Another independent social agency that was founded eight years ago, Coolr sees social as the third pillar of marketing: media, creative and social. It uses social to transform brands — positioning. It has offices in the UK and US, and has six divisions/key areas:‍

  • Strategy

  • Creative

  • Content creation

  • Channel management

  • Distribution

  • Analytics

‍ ‍Coolr is the fourth fastest growing agency internationally, according to AdWeek.

‍ ‍Omnicom Advertising‍ ‍

It wasn’t only the independents which were able to position themselves. We met with a few agencies from Omnicom Advertising Group [now Omnicom Advertising — ed-at-large] and which have continued in the new structure because they’re distinctive and differentiated:‍ ‍

  • AMV/BBDO — “We craft big ideas that people love”

  • Native/AMV — creator-led social

  • AMV/Works — B2B specialism

  • Lucky Generals — “A creative company for people on a mission”

VCCP

‍ ‍This is always a highlight of the AdForum Summits because it’s consistently brilliant and has such clear positioning. The agency has been in business for 23 years and its founder reminded us of how and why the agency was started — as a challenger agency for challenger brands. Although we see many agencies claiming to be challengers, I’ve not seen any agency in particular making this claim be distinctive or stand out.

‍ ‍We had a three-hour session with VCCP and so were really able to see more of it and understand it more in depth. It believes that we’re “living in an era of illusion”. This started in 2005 with Facebook but now there’s an acceleration of artificiality and an avalanche of fake. Fake news, fake reviews.

‍ ‍The result has been a massive collapse in institutions eg governments, media and brands.

‍ ‍So, what can brands do about it? Double down on real. What is VCCP doing? Three things:‍ ‍

  • Sport — creating shared experiences in sport, real shared emotions

  • Entertainment — shared excitement, real exclusivity, real exposure, real culture

  • Outdoor — VCCP identifies the new “fragility of digital” and that, as a result, brands are disappearing. Strong brands need a physical presence and there are now new frontiers in outdoor. Brands can create real moments in a real world.

‍ ‍IPG Media Brands (now Omnicom)

It talked about media’s third revolution.

‍ ‍Shifting dynamics: 50% of media spend is going through media platforms. Its well-known tool Axiom is all about the enrichment of data, and what it does is add real consumer data into media-buying costs and creates margin, as well as helping to target the consumer more accurately. As a result, Media Brands sees the cost of FTEs coming down, while the cost of media will increase but through real enrichment.

  1. Integration at last: 25% of major pitches are now fully integrated — media and creative. This is already causing media and creative agencies to move together in a more connected way, whether through the holding company (holdco) or connected network.

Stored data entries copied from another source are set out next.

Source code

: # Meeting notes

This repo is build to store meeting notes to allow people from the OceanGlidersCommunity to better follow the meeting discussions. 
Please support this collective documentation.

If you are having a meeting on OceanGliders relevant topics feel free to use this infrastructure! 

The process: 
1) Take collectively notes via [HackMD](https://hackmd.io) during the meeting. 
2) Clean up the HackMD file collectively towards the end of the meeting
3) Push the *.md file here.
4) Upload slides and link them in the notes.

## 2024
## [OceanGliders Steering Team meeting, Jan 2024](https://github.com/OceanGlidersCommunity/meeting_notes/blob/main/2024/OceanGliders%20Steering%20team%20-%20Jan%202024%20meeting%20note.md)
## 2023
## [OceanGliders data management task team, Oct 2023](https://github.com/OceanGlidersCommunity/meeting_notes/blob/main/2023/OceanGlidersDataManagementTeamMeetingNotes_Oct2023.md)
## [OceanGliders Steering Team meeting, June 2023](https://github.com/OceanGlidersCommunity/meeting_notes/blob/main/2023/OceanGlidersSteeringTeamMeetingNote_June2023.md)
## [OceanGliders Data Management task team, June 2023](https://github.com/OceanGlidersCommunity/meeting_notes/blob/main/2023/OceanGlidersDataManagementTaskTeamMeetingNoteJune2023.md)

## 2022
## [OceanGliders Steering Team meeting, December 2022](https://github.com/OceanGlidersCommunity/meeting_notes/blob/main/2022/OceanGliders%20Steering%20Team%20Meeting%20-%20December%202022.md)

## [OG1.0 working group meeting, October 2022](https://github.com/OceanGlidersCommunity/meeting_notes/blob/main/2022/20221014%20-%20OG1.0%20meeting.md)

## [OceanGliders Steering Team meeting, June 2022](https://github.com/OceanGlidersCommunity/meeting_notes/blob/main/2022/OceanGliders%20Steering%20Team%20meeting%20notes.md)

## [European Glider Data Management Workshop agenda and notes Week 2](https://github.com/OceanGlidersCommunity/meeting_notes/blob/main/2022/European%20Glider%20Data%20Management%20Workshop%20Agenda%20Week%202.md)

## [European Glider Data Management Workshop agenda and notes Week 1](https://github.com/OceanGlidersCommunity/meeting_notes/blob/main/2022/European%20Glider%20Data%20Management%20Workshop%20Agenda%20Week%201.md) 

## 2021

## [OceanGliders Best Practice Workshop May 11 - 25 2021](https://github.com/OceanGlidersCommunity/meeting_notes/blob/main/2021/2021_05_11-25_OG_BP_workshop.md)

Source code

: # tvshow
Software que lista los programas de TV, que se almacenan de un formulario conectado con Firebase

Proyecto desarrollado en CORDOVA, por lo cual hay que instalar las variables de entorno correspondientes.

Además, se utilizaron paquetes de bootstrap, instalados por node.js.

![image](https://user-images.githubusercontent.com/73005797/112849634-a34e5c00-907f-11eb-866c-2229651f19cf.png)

  2. AI and the renaissance of brand: Brands are starting to move away from what the platforms (Google, Meta etc) are telling them and are relying more on their media agencies to advise them on best practice.

Artificial intelligence & standing out

AI is normative by nature and it can compound things — including the wrong things. It’s not a race to the bottom but a race to the mean ie average/aggregate. Here’s a quote from Mark Ritson: “AI will make us all masters of efficiency but slaves to mediocrity. The more we automate, the harder it will be to stand out.”

The answer to this is the brand itself, as the brand is the difference and the differentiator. AI learns best from differentiators and more variety in data and prompts. Technology is no longer the differentiator; technology has democratised many attributes. Thus:

‍ ‍Diversity of people + depth of data = differentiating brands

“AI no longer simply reads about your brand. It learns from it.” —Travis Schreiber, Fast Company

Conclusion

If one of the key challenges that marketers are facing is ensuring that their brands are differentiated, agencies and marketers alike will continue to look for solutions that will ensure distinction, differentiation and, ultimately, success.